Thursday, April 10, 2008
Flagstaff, AZ to Socorro, NM
In a way, the snow encounter in Utah, while unwelcome at the time, actually simplified and removed some potential stress from my trip.
From the first days of planning, I’d looked skeptically at the road options between Moab, UT and the Texas border. The good roads were in the mountains and it was still very early in the season. The safer roads, on the plains of NM, were likely to be fraught with hair-raising gusts of wind. These worries were now moot.
I had two days to get to the STN Region 2 Meet. The base (interstate) route between Flagstaff, AZ and Alpine, TX is about 800 miles. I always figure that adding interesting roads will add at least another 100 miles. My days are further lengthened by stops for attractions along the way.

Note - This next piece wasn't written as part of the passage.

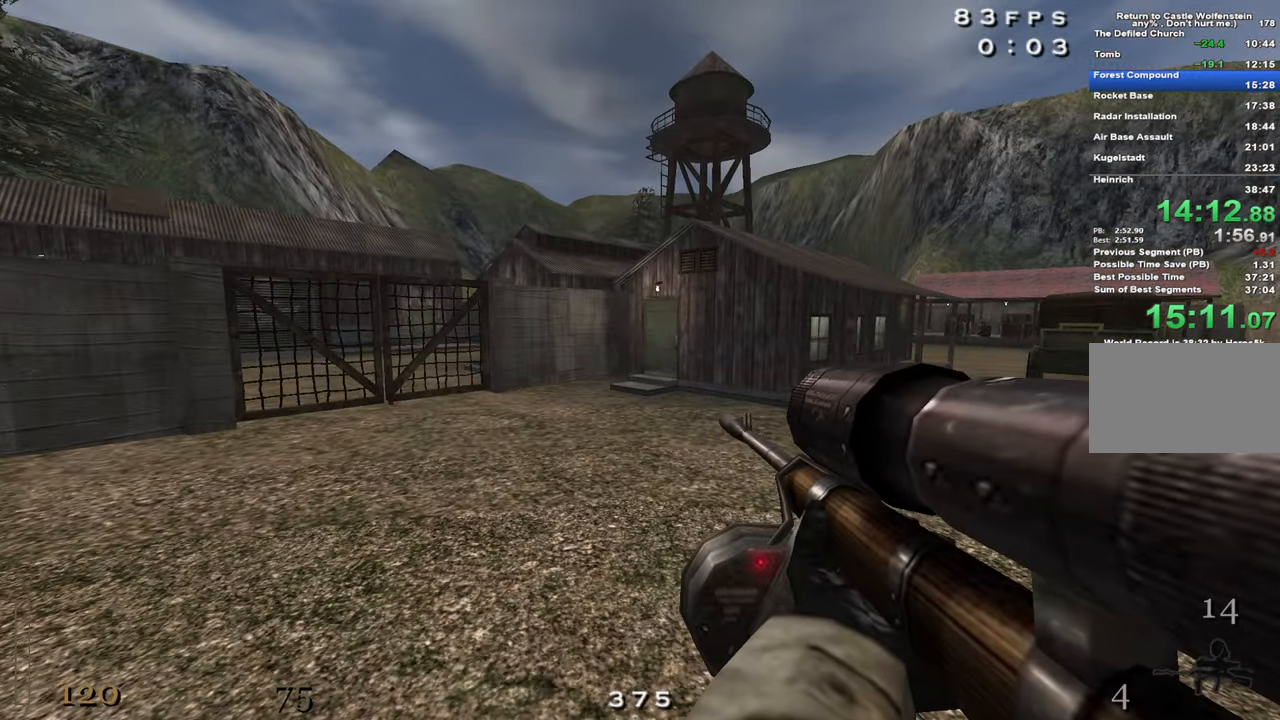
{"keys": ["w"], "mouse": [], "events": []}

Sitting in my motel room with Mapsource running on my laptop, I decided that the only thing to do was shortcut Arizona on I40 (after all, I had just ridden in the region a year ago) and try to make it to some new (to me) roads in NM.
Just cuz, I stopped for gas (and breakfast) in Winslow, AZ. It wasn’t much of a corner.
To break up the interstate dash, I took some time to ride through Petrified Forest National Park.
The ranger at the entrance station swiped my parks pass, and then told me to be sure and have my camera out for the first six miles. Riding away, I looked at my gloved hands and shrugged internally. Riiiiiiiight.
Instead of attempting to take pictures while moving (yeah, I know some riders do it) I stopped at several of the Painted Desert vista points to take in the view.
The park road commemorates it’s crossing of Rt 66 with a nice informational plaque and blatant photo op.
Having seen some geology and history, I was ready for the main attraction: petrified wood (yeah, I know it’s stone).
Jasper Forest was once filled with logs fallen away from the eroding cliffs that once encased them. Around the turn of the century (the 19th/20th one, that is) the valley was plundered and many of the logs were dragged away to be ground down for minerals or sold to tourists.
The park was created to protect the remaining logs, but in it’s early years, tourists often didn’t follow the rules against collecting rocks. I couldn’t help but think of all the times my parents hammered into us the rules against picking things up in National Parks.
Reaching Gallup, NM, I headed south on fairly straight state highways through a large indian reservation. The area appeared to be fairly depressed, so when I saw what appeared to be a bunch of junked trucks spread out in the valley ahead of me, I didn’t give them much scrutiny…
…until ten miles later when I hadn’t yet passed them and they had slowly resolved into satellite dishes. The gravel paving in the turnout couldn’t stop me from pulling over to read about the VLA (Very Large Array).
About an hour later I reached I25 and decided that I’d had it for the day. I found an inexpensive motel on the strip in Socorro, NM.